◆ **The task**: Within the records, find every line that includes the word "rule" and copy it.

◆ **Record set**:

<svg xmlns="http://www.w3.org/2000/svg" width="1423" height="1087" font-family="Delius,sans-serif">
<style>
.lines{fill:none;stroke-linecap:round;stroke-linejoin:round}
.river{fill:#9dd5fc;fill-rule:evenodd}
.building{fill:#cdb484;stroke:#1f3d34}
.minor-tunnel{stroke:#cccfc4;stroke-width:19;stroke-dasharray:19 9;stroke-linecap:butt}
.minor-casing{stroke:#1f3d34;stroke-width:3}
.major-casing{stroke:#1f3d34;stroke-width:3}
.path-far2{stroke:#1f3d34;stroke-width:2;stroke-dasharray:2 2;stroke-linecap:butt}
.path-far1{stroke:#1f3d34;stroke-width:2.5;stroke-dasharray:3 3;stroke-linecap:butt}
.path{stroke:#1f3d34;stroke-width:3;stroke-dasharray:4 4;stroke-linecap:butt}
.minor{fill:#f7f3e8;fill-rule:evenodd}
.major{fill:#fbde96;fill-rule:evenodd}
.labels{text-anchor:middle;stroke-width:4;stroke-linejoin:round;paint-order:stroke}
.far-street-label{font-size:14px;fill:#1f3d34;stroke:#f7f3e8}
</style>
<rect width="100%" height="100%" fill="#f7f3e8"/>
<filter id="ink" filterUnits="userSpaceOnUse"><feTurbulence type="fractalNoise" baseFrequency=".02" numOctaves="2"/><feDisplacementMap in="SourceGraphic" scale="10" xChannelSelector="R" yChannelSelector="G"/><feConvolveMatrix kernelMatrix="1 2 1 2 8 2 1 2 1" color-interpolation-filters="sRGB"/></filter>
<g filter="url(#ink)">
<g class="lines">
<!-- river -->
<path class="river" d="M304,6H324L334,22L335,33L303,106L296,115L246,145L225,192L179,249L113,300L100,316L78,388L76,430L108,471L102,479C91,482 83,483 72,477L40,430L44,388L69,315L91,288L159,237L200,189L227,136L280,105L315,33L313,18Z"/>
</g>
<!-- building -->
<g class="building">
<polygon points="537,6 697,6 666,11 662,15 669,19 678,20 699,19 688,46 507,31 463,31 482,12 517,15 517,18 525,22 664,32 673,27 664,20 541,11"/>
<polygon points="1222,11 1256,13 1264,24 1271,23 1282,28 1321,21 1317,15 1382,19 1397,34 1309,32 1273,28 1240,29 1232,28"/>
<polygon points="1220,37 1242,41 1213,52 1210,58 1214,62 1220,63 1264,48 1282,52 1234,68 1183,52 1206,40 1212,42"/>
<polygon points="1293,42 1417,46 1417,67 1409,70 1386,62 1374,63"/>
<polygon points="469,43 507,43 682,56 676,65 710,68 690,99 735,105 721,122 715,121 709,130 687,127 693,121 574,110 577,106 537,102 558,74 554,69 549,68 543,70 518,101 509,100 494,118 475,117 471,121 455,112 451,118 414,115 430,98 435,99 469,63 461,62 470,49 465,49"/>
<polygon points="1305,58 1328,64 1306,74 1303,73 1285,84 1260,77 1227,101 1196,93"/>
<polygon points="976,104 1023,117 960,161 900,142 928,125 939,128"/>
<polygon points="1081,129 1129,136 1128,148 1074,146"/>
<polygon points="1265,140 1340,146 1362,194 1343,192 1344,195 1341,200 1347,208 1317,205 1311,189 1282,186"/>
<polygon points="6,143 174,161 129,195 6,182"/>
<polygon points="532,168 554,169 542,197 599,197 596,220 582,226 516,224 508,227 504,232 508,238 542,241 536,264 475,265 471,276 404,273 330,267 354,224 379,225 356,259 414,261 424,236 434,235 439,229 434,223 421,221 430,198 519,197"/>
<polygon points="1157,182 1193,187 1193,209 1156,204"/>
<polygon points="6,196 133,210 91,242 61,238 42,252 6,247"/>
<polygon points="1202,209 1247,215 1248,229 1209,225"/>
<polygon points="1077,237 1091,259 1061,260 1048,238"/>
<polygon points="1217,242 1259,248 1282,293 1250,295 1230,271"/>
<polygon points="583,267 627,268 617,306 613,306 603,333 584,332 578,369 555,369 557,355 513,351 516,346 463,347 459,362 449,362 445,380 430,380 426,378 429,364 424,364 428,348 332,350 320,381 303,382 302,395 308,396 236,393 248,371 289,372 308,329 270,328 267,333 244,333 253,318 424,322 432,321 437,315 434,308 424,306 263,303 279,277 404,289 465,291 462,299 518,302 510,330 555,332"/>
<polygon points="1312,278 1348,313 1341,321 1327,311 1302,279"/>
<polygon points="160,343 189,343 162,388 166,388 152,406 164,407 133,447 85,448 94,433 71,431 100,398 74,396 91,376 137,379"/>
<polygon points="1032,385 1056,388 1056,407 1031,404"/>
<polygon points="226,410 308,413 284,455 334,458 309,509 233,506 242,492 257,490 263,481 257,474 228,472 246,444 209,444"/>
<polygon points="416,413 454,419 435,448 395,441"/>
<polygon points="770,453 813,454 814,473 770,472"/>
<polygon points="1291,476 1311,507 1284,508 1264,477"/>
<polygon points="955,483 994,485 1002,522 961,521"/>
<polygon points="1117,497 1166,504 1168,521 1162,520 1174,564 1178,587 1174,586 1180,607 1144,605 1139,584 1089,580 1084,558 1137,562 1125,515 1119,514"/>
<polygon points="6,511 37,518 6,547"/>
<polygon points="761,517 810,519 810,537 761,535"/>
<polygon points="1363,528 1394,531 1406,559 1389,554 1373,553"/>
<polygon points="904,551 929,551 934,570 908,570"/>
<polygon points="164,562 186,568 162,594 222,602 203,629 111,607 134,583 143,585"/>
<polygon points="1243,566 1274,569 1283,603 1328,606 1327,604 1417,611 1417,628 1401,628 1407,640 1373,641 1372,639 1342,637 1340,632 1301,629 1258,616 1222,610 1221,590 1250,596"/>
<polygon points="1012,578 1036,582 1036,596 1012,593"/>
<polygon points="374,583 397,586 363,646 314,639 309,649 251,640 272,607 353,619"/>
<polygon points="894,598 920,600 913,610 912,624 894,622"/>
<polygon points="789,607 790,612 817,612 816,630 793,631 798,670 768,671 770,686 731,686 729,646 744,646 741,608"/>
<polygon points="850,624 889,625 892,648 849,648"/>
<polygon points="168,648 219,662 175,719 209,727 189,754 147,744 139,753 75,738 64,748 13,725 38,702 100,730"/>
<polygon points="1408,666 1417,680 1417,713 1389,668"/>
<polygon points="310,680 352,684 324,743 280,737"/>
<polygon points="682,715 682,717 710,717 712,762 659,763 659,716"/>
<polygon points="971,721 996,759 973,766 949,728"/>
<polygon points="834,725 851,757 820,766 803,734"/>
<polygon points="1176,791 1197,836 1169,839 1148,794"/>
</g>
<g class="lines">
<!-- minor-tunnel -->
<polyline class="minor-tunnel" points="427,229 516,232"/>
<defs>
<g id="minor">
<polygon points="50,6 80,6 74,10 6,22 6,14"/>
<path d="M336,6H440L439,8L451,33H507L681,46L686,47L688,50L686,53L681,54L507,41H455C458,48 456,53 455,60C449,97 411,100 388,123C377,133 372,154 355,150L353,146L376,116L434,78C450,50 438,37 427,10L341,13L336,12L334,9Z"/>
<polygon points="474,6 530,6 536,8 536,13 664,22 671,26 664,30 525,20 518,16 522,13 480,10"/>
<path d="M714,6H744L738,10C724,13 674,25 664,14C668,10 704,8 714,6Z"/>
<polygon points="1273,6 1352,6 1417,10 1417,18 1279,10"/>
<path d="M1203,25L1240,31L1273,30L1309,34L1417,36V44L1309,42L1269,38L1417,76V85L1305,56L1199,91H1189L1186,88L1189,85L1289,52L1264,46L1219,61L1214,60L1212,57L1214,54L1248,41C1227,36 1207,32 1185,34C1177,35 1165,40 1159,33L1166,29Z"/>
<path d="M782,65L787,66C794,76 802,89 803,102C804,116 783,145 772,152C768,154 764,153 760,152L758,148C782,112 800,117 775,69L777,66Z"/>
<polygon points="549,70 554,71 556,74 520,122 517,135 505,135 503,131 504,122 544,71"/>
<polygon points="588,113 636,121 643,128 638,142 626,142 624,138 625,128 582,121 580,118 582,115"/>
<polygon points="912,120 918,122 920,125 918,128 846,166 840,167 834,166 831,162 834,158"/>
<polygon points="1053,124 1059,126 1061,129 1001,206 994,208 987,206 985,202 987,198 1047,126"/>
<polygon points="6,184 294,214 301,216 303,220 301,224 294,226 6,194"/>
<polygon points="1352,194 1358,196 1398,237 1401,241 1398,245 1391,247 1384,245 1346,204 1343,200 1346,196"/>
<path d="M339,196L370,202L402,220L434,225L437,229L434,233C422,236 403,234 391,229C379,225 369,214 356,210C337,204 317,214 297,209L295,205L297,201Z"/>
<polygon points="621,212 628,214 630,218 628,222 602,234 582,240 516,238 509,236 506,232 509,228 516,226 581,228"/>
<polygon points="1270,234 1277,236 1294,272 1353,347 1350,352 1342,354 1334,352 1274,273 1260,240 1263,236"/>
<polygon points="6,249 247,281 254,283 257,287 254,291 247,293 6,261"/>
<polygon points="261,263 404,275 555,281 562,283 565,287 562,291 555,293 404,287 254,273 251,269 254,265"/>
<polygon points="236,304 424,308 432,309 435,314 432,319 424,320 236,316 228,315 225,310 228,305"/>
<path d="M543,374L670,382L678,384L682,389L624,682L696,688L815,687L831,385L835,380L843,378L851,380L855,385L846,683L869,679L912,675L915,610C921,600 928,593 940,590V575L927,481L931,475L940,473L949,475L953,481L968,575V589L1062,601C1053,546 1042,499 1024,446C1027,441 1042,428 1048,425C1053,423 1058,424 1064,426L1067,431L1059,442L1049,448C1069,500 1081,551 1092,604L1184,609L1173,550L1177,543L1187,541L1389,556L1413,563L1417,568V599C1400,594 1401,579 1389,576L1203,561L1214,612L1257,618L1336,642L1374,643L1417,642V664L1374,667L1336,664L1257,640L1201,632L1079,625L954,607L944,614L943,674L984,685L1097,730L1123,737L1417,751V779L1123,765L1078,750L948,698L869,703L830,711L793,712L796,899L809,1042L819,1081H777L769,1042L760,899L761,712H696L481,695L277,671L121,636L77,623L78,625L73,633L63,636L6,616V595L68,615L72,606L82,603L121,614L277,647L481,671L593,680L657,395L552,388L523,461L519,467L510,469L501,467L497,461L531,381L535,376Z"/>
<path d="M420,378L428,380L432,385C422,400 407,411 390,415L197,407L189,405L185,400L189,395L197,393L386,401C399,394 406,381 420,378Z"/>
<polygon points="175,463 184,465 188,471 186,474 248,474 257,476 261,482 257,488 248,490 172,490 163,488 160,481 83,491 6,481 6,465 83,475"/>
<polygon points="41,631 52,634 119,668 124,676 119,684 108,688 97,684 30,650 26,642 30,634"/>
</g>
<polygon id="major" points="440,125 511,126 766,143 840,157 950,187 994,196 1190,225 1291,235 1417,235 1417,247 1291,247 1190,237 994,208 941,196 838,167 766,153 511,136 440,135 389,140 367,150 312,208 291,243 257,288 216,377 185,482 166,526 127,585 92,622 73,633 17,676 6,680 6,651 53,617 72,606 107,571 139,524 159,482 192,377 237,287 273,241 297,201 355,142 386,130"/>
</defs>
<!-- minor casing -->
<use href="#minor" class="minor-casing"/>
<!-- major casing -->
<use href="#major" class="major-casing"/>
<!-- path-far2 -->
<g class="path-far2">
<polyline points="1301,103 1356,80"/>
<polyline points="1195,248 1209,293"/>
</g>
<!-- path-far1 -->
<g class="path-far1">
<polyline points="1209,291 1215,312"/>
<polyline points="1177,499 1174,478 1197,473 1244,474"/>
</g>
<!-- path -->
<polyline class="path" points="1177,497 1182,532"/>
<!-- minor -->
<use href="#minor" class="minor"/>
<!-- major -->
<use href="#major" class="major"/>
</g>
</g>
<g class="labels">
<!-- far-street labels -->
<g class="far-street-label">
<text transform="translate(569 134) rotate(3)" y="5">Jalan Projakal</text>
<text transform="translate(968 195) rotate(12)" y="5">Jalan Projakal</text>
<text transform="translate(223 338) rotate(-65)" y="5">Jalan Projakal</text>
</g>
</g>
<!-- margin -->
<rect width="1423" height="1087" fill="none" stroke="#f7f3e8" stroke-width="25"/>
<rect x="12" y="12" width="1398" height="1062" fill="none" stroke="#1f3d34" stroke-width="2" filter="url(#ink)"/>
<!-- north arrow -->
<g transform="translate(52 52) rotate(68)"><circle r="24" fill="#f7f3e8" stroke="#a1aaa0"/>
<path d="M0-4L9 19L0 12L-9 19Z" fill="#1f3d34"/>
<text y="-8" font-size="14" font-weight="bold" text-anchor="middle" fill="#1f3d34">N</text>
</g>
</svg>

◆ **Answer box**:
.river{fill:#9dd5fc;fill-rule:evenodd}
.minor{fill:#f7f3e8;fill-rule:evenodd}
.major{fill:#fbde96;fill-rule:evenodd}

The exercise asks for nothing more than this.